[Records from a collection]
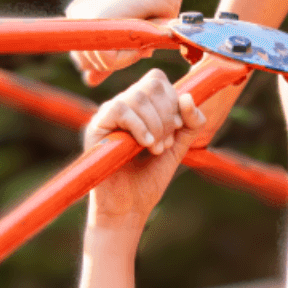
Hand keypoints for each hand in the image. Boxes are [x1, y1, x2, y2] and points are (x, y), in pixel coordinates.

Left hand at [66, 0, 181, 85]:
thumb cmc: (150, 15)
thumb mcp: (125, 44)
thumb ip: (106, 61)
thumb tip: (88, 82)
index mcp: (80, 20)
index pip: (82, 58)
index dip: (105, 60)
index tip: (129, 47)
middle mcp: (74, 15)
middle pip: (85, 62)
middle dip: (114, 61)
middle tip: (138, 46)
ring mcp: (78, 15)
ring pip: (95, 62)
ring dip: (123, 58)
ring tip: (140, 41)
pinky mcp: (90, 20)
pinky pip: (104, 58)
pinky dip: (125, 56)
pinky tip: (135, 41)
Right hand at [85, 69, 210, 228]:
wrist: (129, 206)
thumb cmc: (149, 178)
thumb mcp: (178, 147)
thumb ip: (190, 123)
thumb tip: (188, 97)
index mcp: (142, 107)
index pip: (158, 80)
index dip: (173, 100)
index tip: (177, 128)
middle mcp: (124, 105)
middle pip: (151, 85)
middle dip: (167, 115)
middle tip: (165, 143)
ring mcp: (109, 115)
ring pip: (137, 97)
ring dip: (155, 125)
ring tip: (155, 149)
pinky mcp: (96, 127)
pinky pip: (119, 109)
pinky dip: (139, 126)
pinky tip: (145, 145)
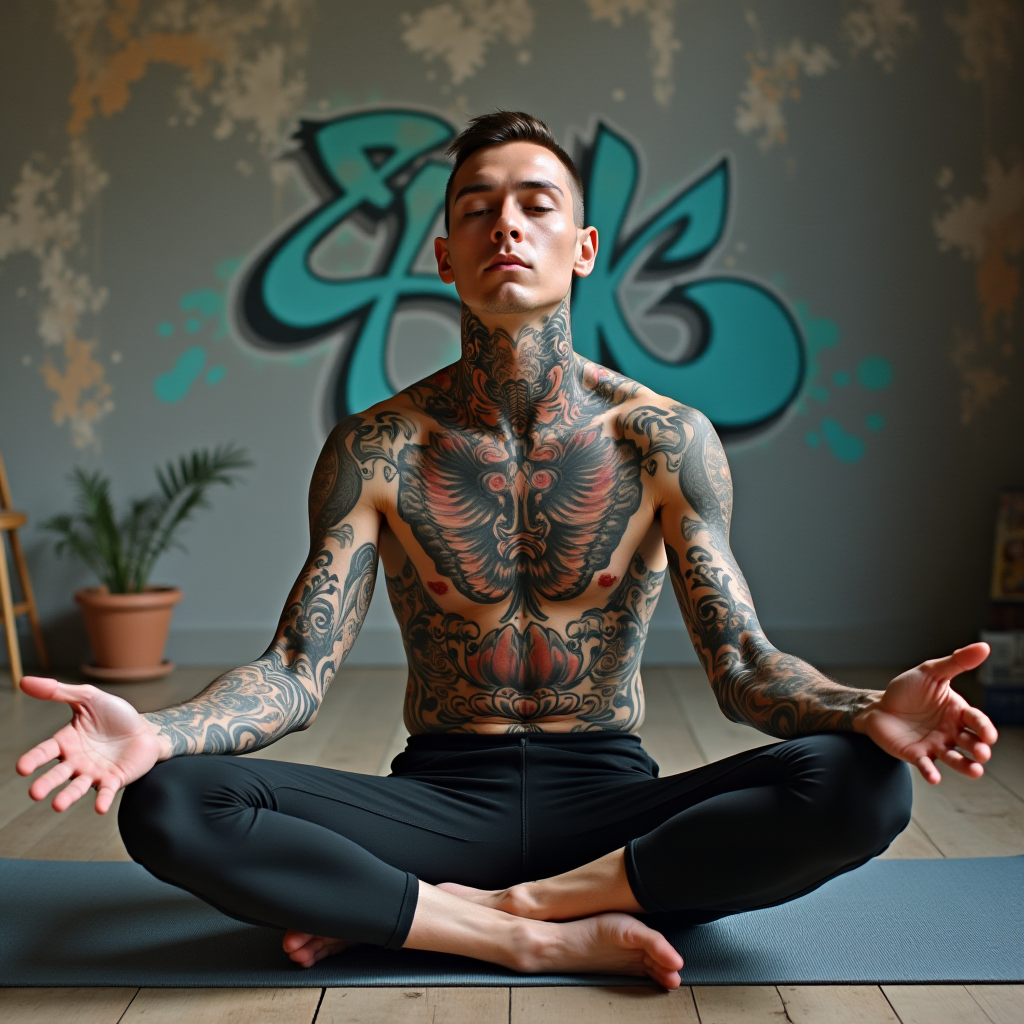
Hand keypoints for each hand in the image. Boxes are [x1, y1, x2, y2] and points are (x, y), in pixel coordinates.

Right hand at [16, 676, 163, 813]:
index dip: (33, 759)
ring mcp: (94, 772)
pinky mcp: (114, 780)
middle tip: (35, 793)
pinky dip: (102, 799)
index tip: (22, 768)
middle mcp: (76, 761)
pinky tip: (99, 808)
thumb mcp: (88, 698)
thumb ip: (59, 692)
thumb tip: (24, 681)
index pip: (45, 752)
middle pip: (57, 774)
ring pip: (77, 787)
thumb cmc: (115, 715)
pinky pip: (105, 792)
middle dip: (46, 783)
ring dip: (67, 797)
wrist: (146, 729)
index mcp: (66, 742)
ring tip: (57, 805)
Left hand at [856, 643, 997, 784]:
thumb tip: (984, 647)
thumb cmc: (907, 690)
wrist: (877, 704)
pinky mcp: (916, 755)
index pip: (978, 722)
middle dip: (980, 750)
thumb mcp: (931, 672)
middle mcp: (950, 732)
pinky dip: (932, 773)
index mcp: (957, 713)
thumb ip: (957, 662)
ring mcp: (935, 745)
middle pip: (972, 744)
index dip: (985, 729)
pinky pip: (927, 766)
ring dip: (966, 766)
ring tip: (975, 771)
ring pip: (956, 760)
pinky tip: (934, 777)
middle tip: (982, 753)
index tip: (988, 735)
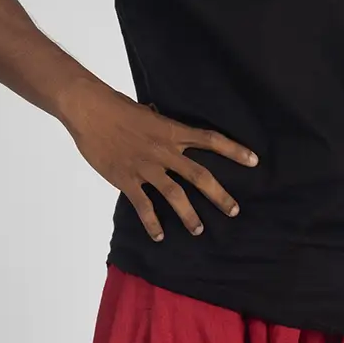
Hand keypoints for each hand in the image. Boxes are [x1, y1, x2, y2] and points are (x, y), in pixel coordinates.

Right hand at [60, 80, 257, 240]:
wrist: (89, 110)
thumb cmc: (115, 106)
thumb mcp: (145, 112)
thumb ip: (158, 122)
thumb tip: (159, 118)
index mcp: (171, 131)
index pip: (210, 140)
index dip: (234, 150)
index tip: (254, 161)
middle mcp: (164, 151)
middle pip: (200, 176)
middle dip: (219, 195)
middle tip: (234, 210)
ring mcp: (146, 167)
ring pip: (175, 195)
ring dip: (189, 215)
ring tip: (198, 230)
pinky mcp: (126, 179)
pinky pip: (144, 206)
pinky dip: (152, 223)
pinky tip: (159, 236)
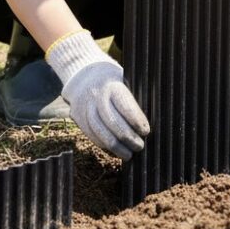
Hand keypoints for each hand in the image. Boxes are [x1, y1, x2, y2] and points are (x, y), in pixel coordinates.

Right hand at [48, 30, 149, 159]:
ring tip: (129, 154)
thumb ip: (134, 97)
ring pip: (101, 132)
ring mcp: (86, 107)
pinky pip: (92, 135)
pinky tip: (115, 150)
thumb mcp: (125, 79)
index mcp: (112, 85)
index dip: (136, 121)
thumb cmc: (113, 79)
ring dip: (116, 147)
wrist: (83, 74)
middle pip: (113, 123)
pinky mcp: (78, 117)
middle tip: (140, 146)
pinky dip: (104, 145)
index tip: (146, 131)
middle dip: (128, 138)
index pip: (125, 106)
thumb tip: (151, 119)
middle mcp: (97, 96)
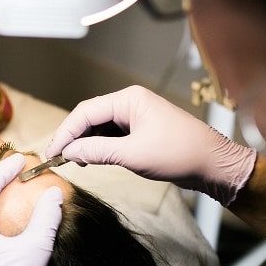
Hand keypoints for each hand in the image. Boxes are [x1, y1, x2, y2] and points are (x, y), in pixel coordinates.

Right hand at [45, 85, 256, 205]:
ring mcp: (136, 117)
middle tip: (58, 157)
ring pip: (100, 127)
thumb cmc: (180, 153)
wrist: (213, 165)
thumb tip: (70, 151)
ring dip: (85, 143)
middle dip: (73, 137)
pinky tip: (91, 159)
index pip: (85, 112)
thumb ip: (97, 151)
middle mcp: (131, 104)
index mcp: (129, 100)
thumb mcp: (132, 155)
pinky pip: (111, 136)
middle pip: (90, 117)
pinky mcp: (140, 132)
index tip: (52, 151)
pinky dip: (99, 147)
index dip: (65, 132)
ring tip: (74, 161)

## YOUR OBJECTIVE
Each line above that includes the word "wrist" is to be copied.

## FINAL ANSWER
wrist: (129, 206)
wrist: (146, 729)
wrist: (877, 704)
wrist: (89, 110)
wrist: (83, 74)
wrist: (213, 165)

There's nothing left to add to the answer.